Business Travel Direct hasn’t gone to full automation with any clients. “We are cautious of doing that,” Ferguson said. “It’s not because we don’t believe in the product, but we are not 100 percent sure the customer is ready.”

Ferguson said a big benefit is the data collected. Buyers, he said, struggle to find reliable benchmarking to assess their programs. “If they sit down with airline X in a year or two,” Ferguson said, “comparing their corporate negotiated rates to a consistent, independently tracked set of benchmarks empowers them with a richness of data that a lot of buyers have never had before.”

Lichtman said FairFly’s analytics dashboard tracks a client’s total spend, potential savings, realized savings and the specifics of all monitored PNRs. Users can sort data by route or by airline. She suggested the data could help optimize travel programs by making them more dynamic. Business Travel Direct will use reason codes showing why travelers did not accept alternatives.

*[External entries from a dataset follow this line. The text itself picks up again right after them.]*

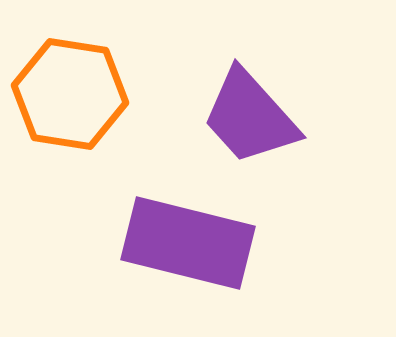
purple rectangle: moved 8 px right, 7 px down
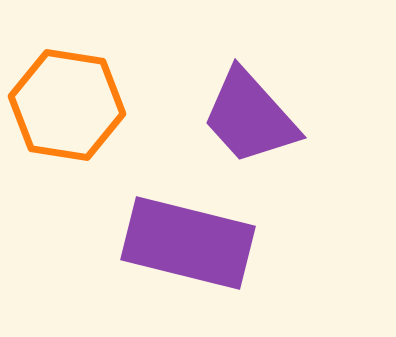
orange hexagon: moved 3 px left, 11 px down
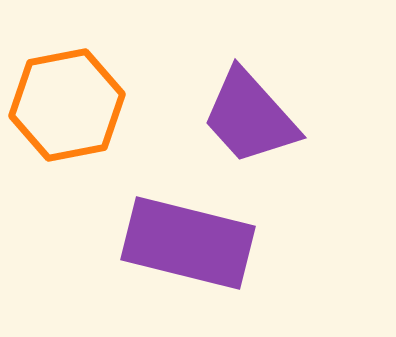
orange hexagon: rotated 20 degrees counterclockwise
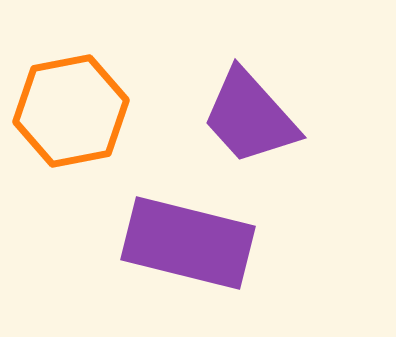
orange hexagon: moved 4 px right, 6 px down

FairFly claims to find savings on one in four tickets. It collects from users part of realized savings. It also charges a “small” fee based on the volume of PNRs tracked in a given month.

Additional info: FairFly is backed by Waze co-founder Uri Levine and venture capital firms Blumberg Capital and Emery Capital.

CWT now is looking to bring Yapta-powered price tracking beyond the United States. In the U.S. market, for now it’s focused on connections to Sabre and Apollo.

Egencia also is using Yapta’s service only for U.S. airfares (via Sabre). It’s considering expansion to other markets and possible use of the hotel rate tracking component.